A trade-off is a situation in which for one to gain something, one must forego something else. In the case of trade unions, the union members always have to pay those working for them in the union for them to receive the expected services. This trade off by the union members is of great benefit to all the involved parties. Unions are an important sector of an economy as all workers cannot entrust their welfare to the hands of their employers (Tillman and Cummings, 1999).
The trade-offs by the workers are of great importance to, not only the workers, but also the firm. The fact that the union fights for improved working conditions influences the firm productivity. While working under better conditions, workers become more productive. In return, the firm’s profitability increases which results to increased competitiveness in the market. Some people might, however, feel uncomfortable in the union and wish to leave. Being in a union is never obligatory.
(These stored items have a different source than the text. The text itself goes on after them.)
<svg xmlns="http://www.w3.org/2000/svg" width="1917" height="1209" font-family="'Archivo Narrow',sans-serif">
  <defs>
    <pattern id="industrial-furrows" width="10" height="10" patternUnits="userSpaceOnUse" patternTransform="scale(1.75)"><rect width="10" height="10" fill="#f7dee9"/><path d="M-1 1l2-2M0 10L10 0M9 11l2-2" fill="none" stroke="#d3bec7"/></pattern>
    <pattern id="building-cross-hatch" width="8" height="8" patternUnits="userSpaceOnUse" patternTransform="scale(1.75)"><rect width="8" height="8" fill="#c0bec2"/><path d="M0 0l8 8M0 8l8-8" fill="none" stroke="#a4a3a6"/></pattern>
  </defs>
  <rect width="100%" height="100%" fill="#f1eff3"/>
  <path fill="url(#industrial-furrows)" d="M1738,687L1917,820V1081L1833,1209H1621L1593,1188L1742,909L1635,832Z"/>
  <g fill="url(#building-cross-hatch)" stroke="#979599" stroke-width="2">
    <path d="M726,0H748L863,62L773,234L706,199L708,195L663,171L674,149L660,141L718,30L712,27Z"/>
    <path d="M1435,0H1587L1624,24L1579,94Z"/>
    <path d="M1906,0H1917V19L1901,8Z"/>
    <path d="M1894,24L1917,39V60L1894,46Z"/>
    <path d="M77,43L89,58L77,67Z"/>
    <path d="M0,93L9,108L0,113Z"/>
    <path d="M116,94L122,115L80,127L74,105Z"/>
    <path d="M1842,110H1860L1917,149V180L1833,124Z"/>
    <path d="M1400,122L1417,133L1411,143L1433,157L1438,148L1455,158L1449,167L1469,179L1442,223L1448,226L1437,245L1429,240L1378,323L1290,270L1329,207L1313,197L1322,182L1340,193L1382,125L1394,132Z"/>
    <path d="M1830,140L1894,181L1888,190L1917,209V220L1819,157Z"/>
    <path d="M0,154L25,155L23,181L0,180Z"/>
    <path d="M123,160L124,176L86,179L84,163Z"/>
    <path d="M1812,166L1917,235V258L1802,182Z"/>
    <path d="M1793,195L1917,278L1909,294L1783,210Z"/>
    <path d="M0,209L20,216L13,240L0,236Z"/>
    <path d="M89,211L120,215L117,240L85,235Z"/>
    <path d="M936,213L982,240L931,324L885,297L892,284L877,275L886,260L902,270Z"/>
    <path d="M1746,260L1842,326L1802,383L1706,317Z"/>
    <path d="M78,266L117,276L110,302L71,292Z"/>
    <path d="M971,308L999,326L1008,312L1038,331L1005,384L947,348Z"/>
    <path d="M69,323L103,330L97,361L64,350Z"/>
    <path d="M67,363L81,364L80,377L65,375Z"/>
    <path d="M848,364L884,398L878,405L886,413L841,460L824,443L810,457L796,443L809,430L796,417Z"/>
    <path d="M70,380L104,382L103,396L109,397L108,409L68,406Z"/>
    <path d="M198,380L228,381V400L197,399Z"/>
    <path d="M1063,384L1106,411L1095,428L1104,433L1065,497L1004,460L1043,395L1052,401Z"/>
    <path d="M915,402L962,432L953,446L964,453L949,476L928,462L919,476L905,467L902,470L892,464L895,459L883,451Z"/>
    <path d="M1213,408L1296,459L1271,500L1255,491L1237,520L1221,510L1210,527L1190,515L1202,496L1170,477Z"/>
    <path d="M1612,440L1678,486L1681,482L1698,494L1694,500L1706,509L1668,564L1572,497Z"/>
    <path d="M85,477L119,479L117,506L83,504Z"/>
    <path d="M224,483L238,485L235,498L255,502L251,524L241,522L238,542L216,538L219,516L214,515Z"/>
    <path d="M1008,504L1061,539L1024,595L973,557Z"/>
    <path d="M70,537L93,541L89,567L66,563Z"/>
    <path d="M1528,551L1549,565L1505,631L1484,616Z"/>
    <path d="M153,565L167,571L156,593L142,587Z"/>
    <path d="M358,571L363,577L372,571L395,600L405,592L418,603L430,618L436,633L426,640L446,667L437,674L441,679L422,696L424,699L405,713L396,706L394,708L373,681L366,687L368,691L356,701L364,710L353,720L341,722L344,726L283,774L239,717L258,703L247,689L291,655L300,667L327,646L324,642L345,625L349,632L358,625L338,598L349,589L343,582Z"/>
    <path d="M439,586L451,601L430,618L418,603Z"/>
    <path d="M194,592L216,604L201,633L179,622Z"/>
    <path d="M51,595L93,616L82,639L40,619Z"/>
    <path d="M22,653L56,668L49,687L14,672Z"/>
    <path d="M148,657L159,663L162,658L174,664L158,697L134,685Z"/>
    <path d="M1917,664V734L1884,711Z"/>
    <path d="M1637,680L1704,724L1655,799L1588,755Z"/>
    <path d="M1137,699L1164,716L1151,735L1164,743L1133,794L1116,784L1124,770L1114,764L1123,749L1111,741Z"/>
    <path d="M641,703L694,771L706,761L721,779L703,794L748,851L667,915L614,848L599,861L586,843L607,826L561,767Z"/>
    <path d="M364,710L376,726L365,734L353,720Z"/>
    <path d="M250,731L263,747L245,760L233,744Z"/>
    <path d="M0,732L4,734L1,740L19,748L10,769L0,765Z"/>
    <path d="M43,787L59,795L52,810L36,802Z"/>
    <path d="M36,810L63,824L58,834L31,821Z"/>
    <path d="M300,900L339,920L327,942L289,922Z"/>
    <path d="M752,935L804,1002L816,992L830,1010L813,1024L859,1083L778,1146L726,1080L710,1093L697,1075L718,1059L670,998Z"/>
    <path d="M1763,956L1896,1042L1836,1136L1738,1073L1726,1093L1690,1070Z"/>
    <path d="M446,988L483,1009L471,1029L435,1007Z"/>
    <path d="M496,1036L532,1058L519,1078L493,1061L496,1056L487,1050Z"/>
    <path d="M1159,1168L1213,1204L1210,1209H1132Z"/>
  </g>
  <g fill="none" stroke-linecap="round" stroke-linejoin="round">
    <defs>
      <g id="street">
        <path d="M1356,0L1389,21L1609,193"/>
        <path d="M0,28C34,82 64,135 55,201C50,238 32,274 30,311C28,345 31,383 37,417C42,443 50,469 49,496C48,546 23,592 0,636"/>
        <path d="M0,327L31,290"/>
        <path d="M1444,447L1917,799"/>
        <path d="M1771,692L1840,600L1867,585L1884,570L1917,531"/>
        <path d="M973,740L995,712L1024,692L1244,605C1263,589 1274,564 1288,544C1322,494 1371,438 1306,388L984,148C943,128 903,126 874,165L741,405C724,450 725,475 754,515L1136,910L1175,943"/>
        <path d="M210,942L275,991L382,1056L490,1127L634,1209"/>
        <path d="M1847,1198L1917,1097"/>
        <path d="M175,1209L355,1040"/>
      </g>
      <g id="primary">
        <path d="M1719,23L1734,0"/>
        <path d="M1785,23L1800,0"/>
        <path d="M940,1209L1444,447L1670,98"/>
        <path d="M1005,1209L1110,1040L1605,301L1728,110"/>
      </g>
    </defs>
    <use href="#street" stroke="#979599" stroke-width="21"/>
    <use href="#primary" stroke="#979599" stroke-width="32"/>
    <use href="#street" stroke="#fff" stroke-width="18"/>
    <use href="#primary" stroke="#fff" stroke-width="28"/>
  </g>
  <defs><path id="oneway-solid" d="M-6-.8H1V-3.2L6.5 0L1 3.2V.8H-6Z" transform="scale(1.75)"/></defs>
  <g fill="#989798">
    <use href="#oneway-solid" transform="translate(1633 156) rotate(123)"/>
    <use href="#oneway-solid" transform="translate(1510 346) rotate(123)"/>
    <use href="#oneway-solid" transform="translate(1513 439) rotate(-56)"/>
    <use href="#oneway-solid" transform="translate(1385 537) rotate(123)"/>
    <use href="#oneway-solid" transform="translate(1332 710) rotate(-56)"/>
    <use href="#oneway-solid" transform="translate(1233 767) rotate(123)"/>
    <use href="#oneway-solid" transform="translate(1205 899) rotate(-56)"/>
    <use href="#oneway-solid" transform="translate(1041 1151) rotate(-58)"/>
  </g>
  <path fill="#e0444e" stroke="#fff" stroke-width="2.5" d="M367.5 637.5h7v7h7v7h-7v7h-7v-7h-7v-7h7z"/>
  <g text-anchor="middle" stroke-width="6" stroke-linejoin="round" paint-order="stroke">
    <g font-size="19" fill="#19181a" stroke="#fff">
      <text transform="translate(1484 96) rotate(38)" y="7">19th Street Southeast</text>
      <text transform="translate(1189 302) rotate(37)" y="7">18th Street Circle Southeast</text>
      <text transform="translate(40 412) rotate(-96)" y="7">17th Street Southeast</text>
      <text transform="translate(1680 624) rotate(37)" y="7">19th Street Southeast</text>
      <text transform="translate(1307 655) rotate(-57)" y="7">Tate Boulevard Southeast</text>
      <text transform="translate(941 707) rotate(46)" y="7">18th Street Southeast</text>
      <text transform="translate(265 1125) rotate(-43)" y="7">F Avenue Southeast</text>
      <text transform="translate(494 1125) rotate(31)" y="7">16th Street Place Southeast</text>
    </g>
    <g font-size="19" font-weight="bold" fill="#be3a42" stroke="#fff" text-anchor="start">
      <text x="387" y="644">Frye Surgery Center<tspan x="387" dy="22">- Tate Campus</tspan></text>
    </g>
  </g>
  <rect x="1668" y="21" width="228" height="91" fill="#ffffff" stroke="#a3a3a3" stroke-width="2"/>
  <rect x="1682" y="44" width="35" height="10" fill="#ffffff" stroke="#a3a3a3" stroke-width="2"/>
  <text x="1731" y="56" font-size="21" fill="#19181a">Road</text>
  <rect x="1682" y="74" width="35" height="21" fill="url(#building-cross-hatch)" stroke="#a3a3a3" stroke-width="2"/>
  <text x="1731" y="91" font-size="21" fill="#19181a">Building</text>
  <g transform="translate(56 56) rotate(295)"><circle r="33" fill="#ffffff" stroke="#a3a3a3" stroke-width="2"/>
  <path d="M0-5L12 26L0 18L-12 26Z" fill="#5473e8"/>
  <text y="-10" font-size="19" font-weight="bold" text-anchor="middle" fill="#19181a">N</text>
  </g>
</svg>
As others leave, others will find the pastures greener in the trade union. Some factors that may cause them not to leave include the ability to have their voices heard with ease. In a union, it is easier to come together and compel the employers to do as the union wishes. Participating in union movements, and more so being part of a union, makes one feel safe that their rights will not be violated. This is because the employers do not want workers taking matters into their own hands in unison ( Tillman and Cummings, 1999)
In a nonunionized environment, on the other hand, workers are free to do whatever they wish to do. They are not answerable to anyone. This may sound as a pretty deal as despite what a worker does, he is not subject to anyone else’s approval rather than the employer.. In the case that a union stages a strike, which is later declared illegal and all striking workers laid off, the nonunionized workers will have nothing to lose.
Tillman M. Ray, Cummings S. Michael. 1999. The Transformation of U.S. Unions: Voices, Visions, and Strategies from the Grassroots (transformations in politics and the society). Boulder: Lynne Rienner Publishers.